O primeiro “blockbuster”
Como é óbvio,
nada disto aconteceu apenas através de impulsos nostálgicos. Num dos cartazes da época, Indiana Jones era anunciado como “o novo herói dos criadores de Tubarão e Star Wars”. Que é como quem diz: Spielberg e George Lucas, numa aliança que redefiniu valores e práticas de toda uma estrutura industrial.
Importa, aliás, não esquecer que o “inventor” da personagem do Dr. Henry Walton Jones Jr., mais conhecido como Indiana Jones, não foi Spielberg, mas Lucas. Como o próprio recordou em diversas entrevistas, a sua “aventura espacial” surgiu em paralelo com a ideia de um arqueólogo aventureiro, envolvido na procura de uma “arca” ligada a “poderes sobrenaturais”. O inesperado mega-sucesso de Star Wars, estreado em 1977 (com o título português A Guerra das Estrelas), levou-o a dedicar-se por inteiro à saga galática, oferecendo o projecto de Indiana Jones ao seu amigo Spielberg.
Com Tubarão, lançado em 1975, Spielberg contribuíra decisivamente para uma nova dinâmica, temática e industrial. Tradicionalmente apontado como o primeiro “blockbuster” da era moderna, Tubarão não se distinguiu apenas pelas singularidades do seu conceito de espectáculo, narrando uma história em que, definitivamente, a mãe Natureza perdeu qualquer carácter idílico; o filme desempenhou também um papel determinante na reconversão das regras de difusão dos filmes nas salas.

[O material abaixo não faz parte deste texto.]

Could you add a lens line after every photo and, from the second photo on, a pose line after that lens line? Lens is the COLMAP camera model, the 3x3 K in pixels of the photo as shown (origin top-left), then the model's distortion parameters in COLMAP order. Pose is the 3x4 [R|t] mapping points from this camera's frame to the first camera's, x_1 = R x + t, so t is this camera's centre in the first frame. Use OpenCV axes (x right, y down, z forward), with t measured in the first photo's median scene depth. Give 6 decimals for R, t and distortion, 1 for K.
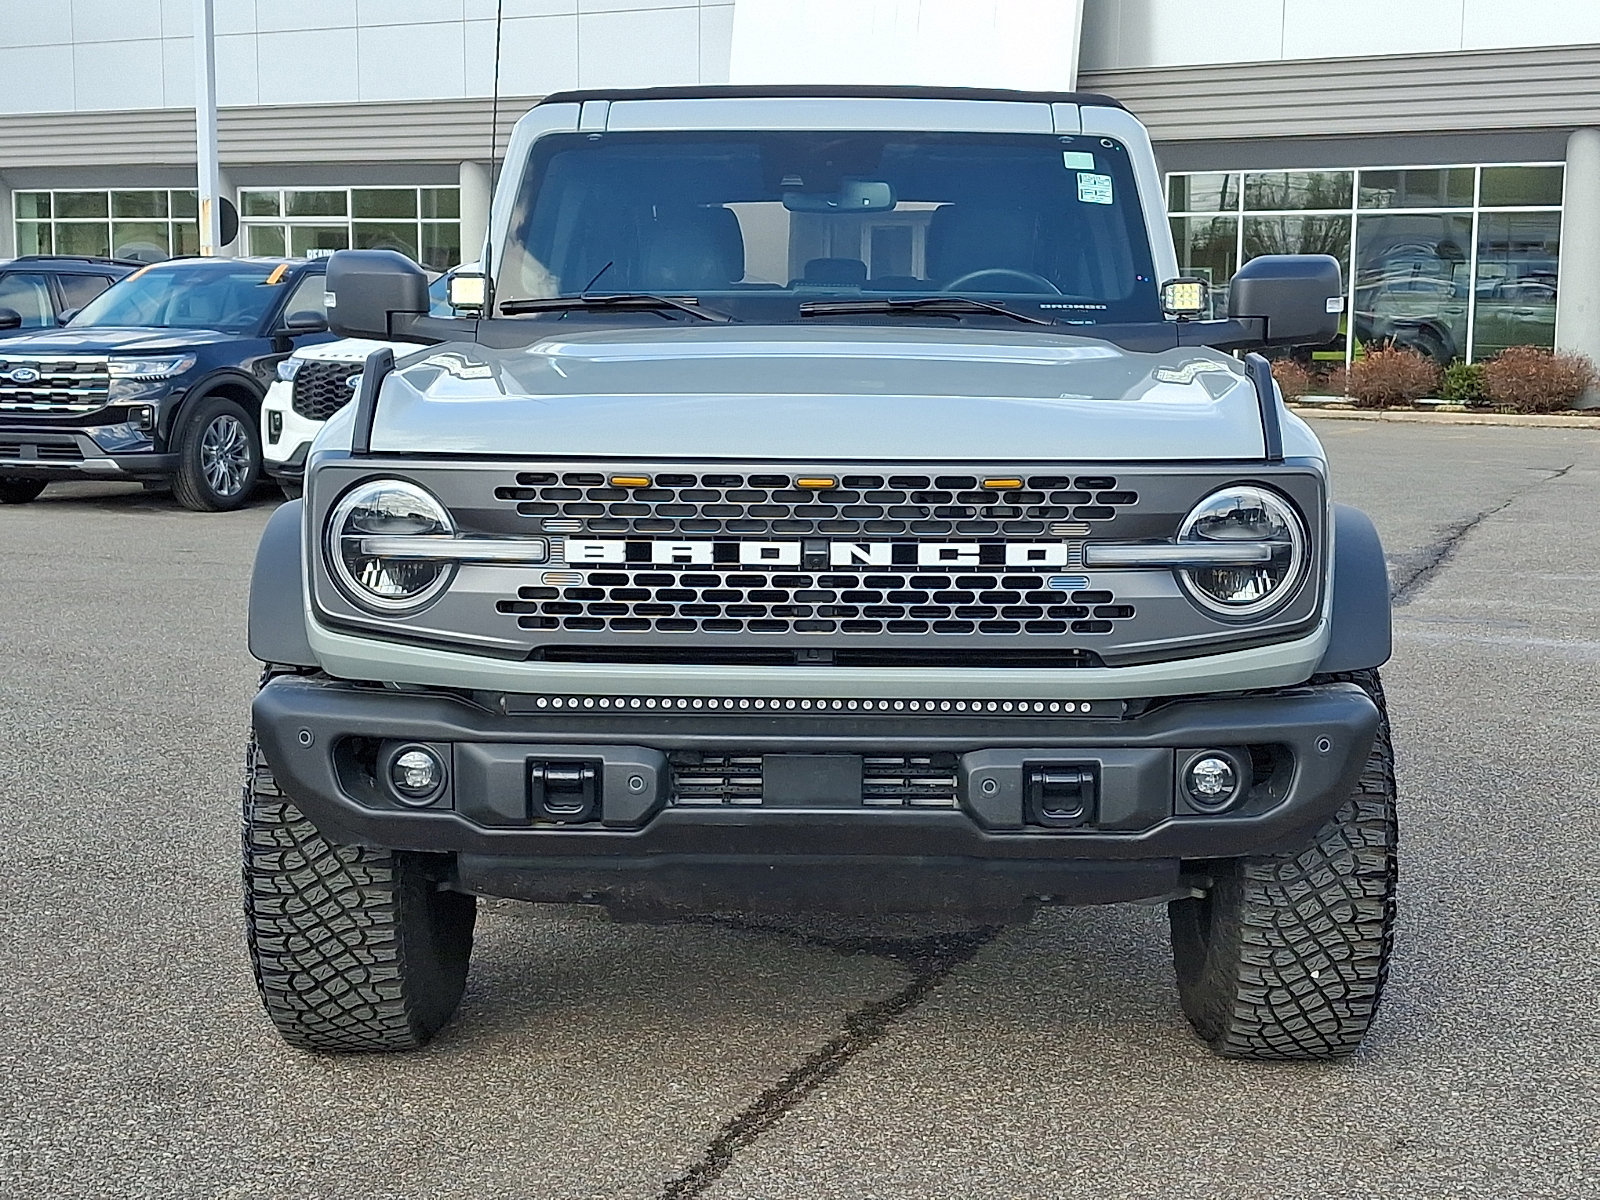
lens RADIAL K [[2403.5, 0, 843.7], [0, 2403.5, 580.6], [0, 0, 1]] dist [0.258959, -0.854482]
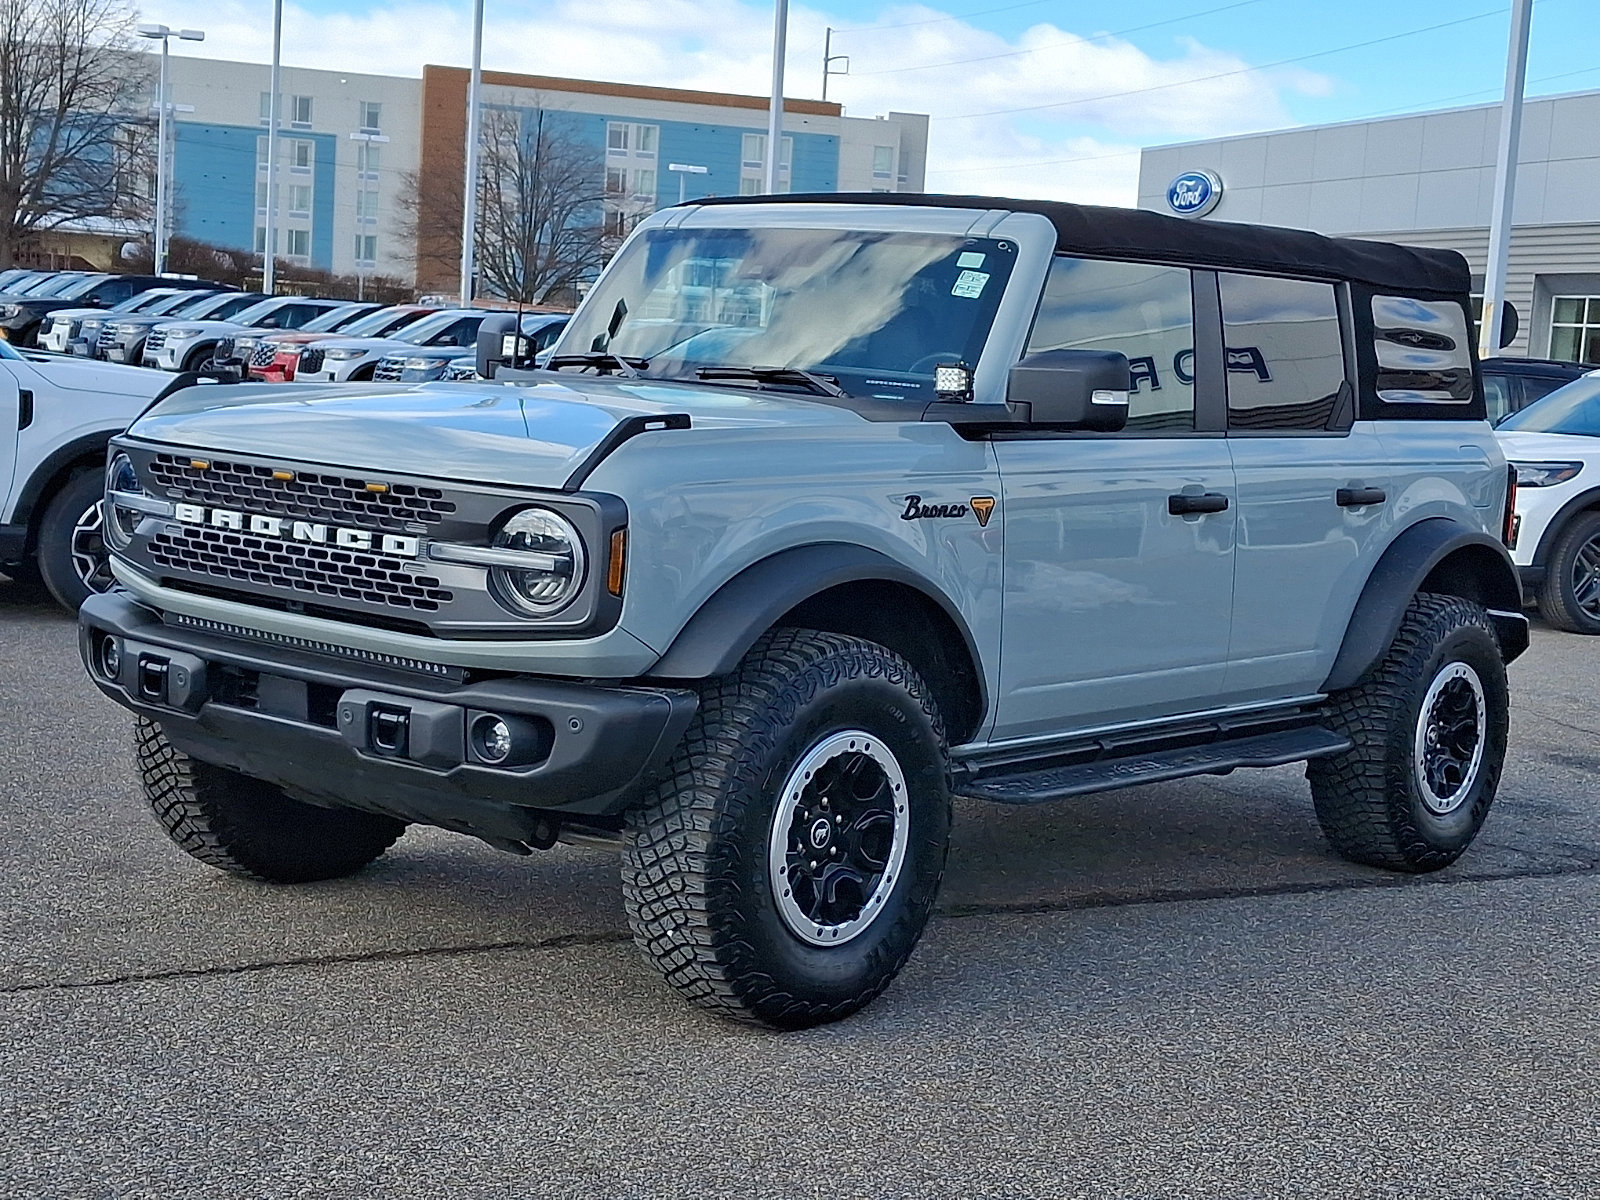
lens RADIAL K [[2403.5, 0, 843.7], [0, 2403.5, 580.6], [0, 0, 1]] dist [0.258959, -0.854482]
pose [[0.777242, 0.102707, -0.620763, 1.080582], [-0.129841, 0.991534, 0.001482, -0.024698], [0.615659, 0.079448, 0.783997, 0.121328]]
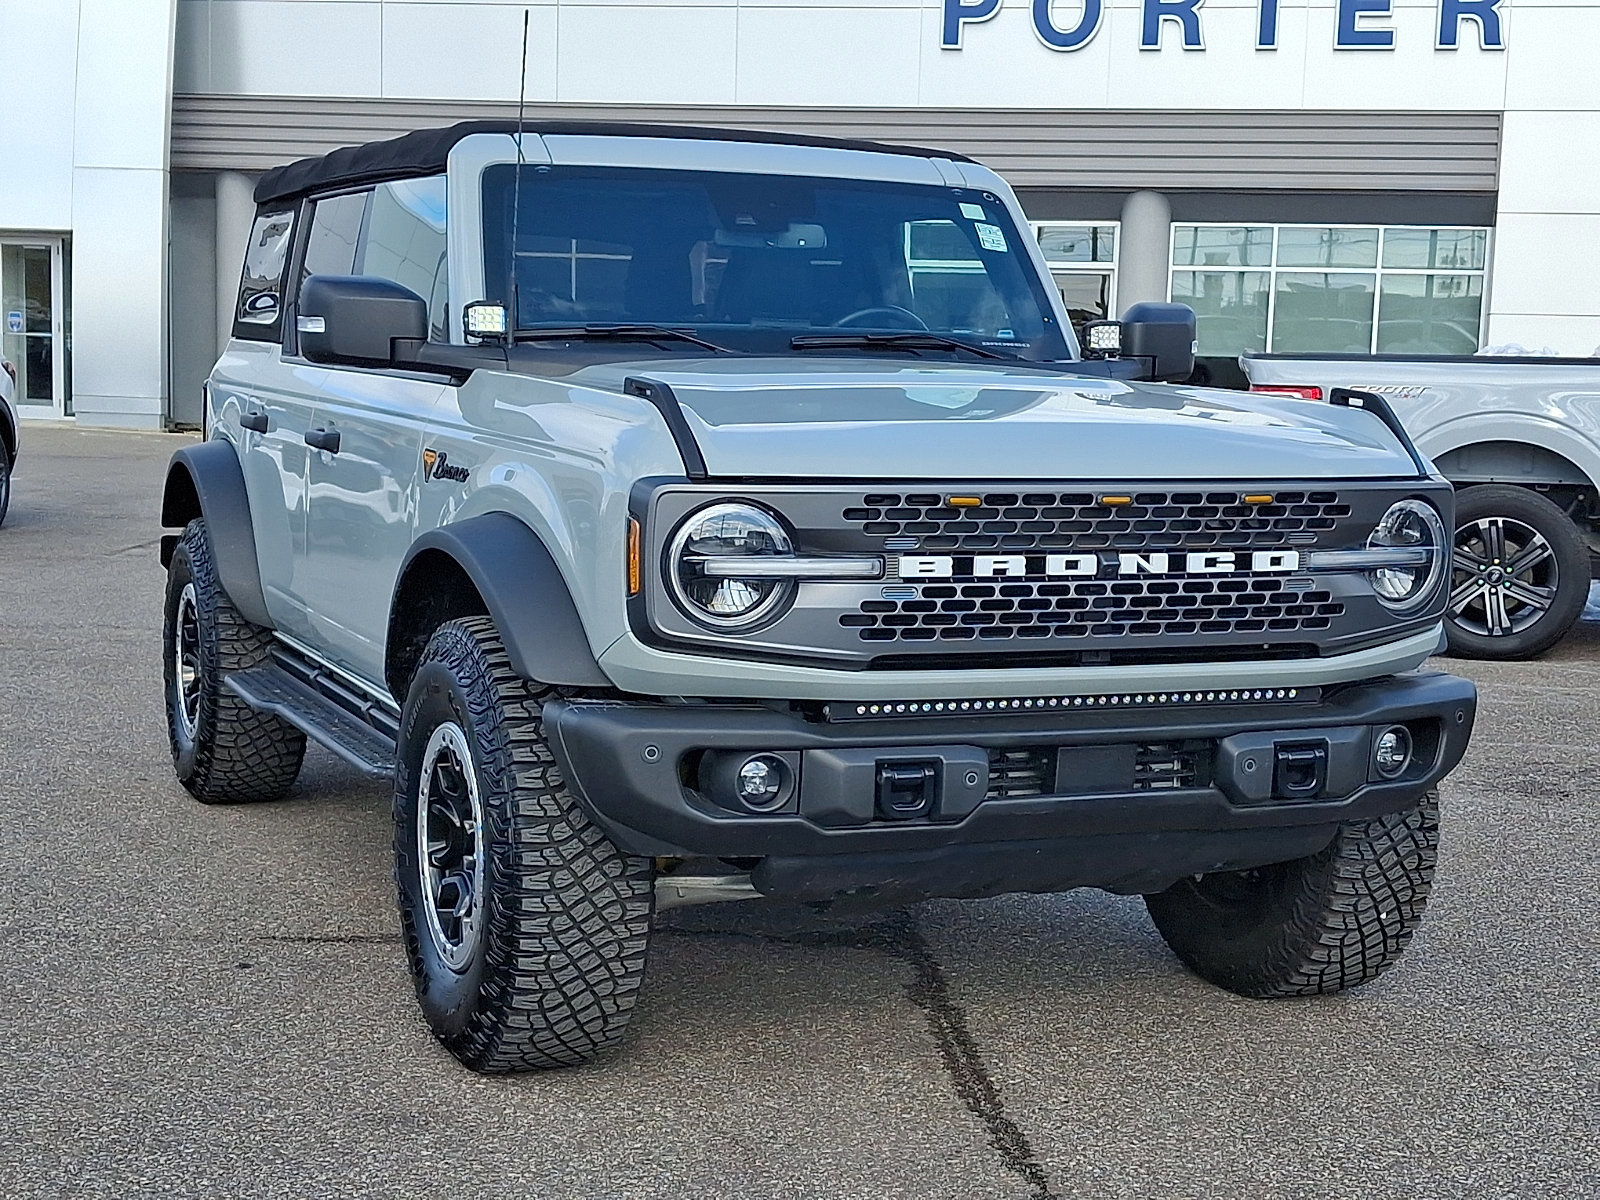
lens RADIAL K [[2403.5, 0, 843.7], [0, 2403.5, 580.6], [0, 0, 1]] dist [0.258959, -0.854482]
pose [[0.918419, -0.023968, 0.394882, -0.561600], [0.027151, 0.999628, -0.002474, -0.004184], [-0.394676, 0.012994, 0.918728, 0.025184]]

Até aí, no mercado norteamericano (EUA + Canadá), mas também nos mercados de menor dimensão, cada filme cumpria um tempo de vida comercial mais ou menos dilatado. O lançamento de um determinado título em salas de Nova Iorque e Los Angeles podia ocorrer algumas semanas, ou meses, antes da sua exibição noutras cidades e regiões do país. Com Tubarão tudo mudou: foi espectacularmente alargado o número de salas em simultâneo (mais de mil, situação invulgar na época), mudando a própria lógica de rentabilização - visavam-se mais receitas em menos tempo. Os resultados comerciais foram grandiosos: Os Salteadores da Arca Perdida acabaria por ser o filme mais rentável de 1981, quase duplicando as receitas de A Casa do Lago, nº 2 do top.
A presença de A Casa do Lago nesta memória de 1981 é bem reveladora das convulsões e contradições que Hollywood estava a atravessar. Coexistiam, de facto, duas matrizes de “entertainment”: se o primeiro capítulo das aventuras de Indiana Jones ilustrava o triunfo de toda uma nova geração de criadores, A Casa do Lago, drama familiar protagonizado por Katharine Hepburn e Henry Fonda, surgia como um objecto ainda ligado a modelos narrativos tradicionais.
Dir-se-ia que Spielberg e Lucas relançaram o espírito dos “serials” e das aventuras que os apaixonaram enquanto crianças e adolescentes, mas agora com a sofisticação técnica de um cinema de recursos financeiros incomparavelmente superiores. Na prática, Spielberg dirigiu três sequelas: Indiana Jones e o Templo Perdido (1984), Indiana Jones e a Grande Cruzada (1989) e Indiana Jones e o Reino da Caveira de Cristal (2008).